Saturday, December 17, 2016

Musings on the Price of Oil

I still have a "Bloom County" cartoon from the Sunday Funnies published in the summer of 1986. In it, Opus was watching a man filling his car at the gas station, who was in ecstasy because gasoline was so cheap: "Louise, dump the milk, the cat drinks unleaded for now on!"

Opus opined "Oh, me thinks this doesn't bode well."

He was right of course, if you lived in Houston and worked in the oil industry, or like me, lived in Houston and had just lost your oil industry job along with a whole lot of other people. The running joke then was "What's the difference between a pigeon and a petroleum engineer? A pigeon can still put a deposit on a BMW."

Flash back five years prior. My first job out of school was as a petroleum engineer for Shell Oil. At the height of the 1980 recession, when my classmates were scrambling for a job, oil companies were lined up at the door to the geology department looking for candidates.
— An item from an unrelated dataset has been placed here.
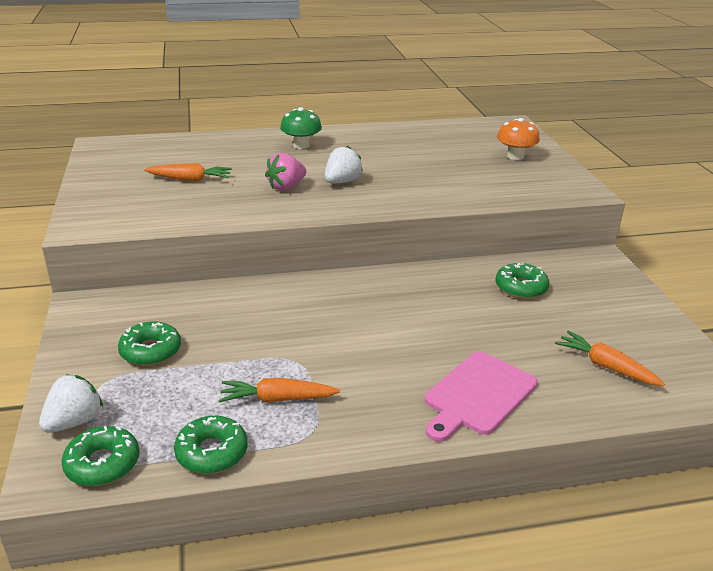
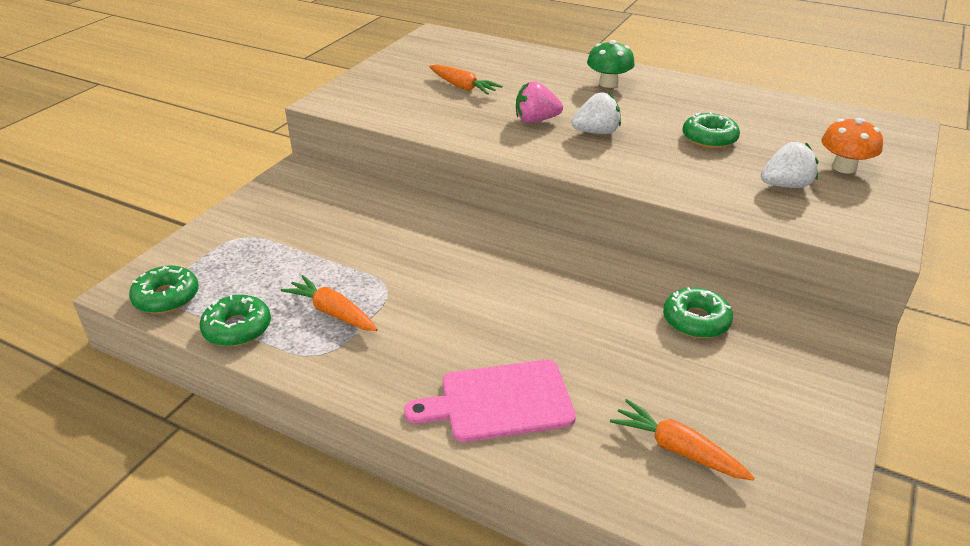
camera: 40 degrees right, 5 degrees up
white strawberry [39,374,103,433] -> white strawberry moved to [761,142,818,188]
green donut [118,321,181,366] -> green donut moved to [682,112,740,149]
orange carrot [555,331,665,386] -> orange carrot turned 45 degrees counterclockwise [610,399,755,480]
The price of oil was climbing past $100/barrel in today's dollars, shortages were rampant, and everyone was talking about the "energy crisis."

By 1986, oil was down to $10/barrel and things that were rampant included idled drilling rigs, unemployed petroleum geologists, engineers, drillers, and empty office towers in cities like Houston and Dallas.
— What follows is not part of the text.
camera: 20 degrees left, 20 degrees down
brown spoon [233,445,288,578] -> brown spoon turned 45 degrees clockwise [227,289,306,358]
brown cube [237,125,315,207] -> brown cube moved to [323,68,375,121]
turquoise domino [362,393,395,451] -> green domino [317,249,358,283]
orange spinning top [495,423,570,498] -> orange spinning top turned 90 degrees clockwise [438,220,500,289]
What the heck happened? Basically, Saudi Arabia turned on the spigot. They decided that market share was more important in the long run. Make oil cheap enough and people would stop looking for it or stop extracting it from marginal fields. Eventually, demand would exceed supply and the prices would go back up, which of course, is exactly what happened over several years.

Flash ahead to this year. The oil industry is in a major recession, drill rigs are idle, and layoffs are everywhere. One recently unemployed engineer lamented on a news segment how this was the first time in 30 years he'd been laid off. I sniggered because 30 years ago was the last time I'd been laid off.

Current estimates are that supply exceeds demand by about 2 million barrels a day.

What the heck is happening? Basically, Saudi Arabia has again turned on the spigot. Remind me again why they are supposed to be our allies?

Also in the mix are slowing economies in the developed and developing world.

In a lot of ways, what is happening now is far more dramatic than what happened 30 years ago, because the difference in extraction technology between then and now is like comparing a pocket calculator with an iPhone. Ultra-deep sea drilling, directional drilling, hydraulic fracturing (aka "fracking"), and tar sands extraction allow the exploitation of petroleum plays otherwise uneconomic with older methods.

Conversely, these technologies are only cost-effective when the price of oil is high.

Right now, the price is not high. As a result, the last lease offerings in the Gulf of Mexico had no takers. BP would never have drilled the ill-fated Macondo well in the Gulf of Mexico in 2010 if crude oil prices were as cheap as they are now. Shell just abandoned its efforts to drill in the offshore Arctic. New tar sands development in Canada is slowing considerably. The list goes on.

In a way, cheap oil is a good thing for the planet. Many of the most environmentally sensitive areas are also the most remote and difficult to develop.

Will the price of oil go back up? Most assuredly. The European economies won't be stagnant forever. The slowdown in China's economy is a reduction in the rate of growth, not a recession.

Political instability in the Middle East is a given. If the Straits of Hormuz were blocked tomorrow, prices would skyrocket on commodities exchanges throughout the world the next day, not because there would suddenly be less oil available, but because of the fear that it soon would be.

So, enjoy cheap gas while it lasts, because it won't.

Oh, and most cats turn their noses up unless it's premium.